Sepuloni said she could not comment on any impending changes in this year’s Budget, but confirmed the Government was looking at increasing hardship grants, which had not increased in the past 20 years and also affected civil defence payments.
Green Party social development spokesman Ricardo Menendez-March said it was clear implementing all of the recommendations was not an urgent priority.
“The Government needs to treat the overhaul of the welfare system as a core bread and butter and cost of living issue, and move those timelines forward to lift people out of poverty and ensure that a welfare system treats people with dignity.”
Menendez-March said there were policies that could be easily changed, which Sepuloni herself had publicly spoken out against, including the impact of someone’s relationship status on their income support and sanctions like the one targeting beneficiaries with a warrant to arrest. Work on these was not planned to begin until next year.
“It’s not something that would be technically complicated.
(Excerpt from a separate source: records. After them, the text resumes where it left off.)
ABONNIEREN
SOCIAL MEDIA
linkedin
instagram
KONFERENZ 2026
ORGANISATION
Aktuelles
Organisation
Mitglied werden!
And it could be achieved, basically, immediately if the Government was to do so.”
Over the next one to three years the Government also intends to progress a Welfare Overhaul Bill, which responds to the first of the WEAG recommendations.
Menendez-March said such a change should have been the first action the Government took.
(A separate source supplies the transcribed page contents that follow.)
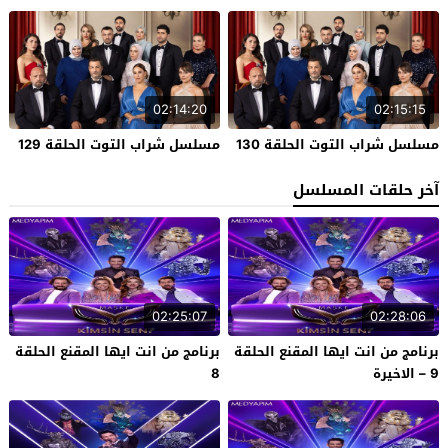
02:14:20
02:15:15
مسلسل شراب التوت الحلقة 130
مسلسل شراب التوت الحلقة 129
آخر حلقات المسلسل
02:25:07
02:28:06
برنامج من انت ايها المقنع الحلقة
برنامج من انت ايها المقنع الحلقة
9 – الاخيرة
8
“It is critical that a Welfare Overhaul Bill commits to mandating our agencies that support people to ending hardship, not just alleviating it, because that would have flow-on tangible changes and [affect] how people access assistance for things like housing, or travel.”
Sepuloni said changes needed to be made before the legislation was changed, which is why it was delayed.
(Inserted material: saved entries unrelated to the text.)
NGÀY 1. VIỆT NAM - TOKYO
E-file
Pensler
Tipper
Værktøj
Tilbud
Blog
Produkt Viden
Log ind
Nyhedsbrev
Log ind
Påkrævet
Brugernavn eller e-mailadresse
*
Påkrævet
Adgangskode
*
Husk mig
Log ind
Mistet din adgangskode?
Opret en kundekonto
Sepuloni said she believed the act needed to be more aspirational.
National Party social development spokeswoman Louise Upston said Labour had made some “big promises” around welfare reform and she understood that for people their lack of progress would be “pretty frustrating”.
Upston said there were some recommendations National agreed with, including improving reporting and lifting the steps to freedom grant for those leaving prison, but it would not continue the overall process, including progressing a Welfare Overhaul Bill.
She said the party’s focus would be on supporting people into employment, citing an increase in numbers of people on benefits and the time it took to get into work.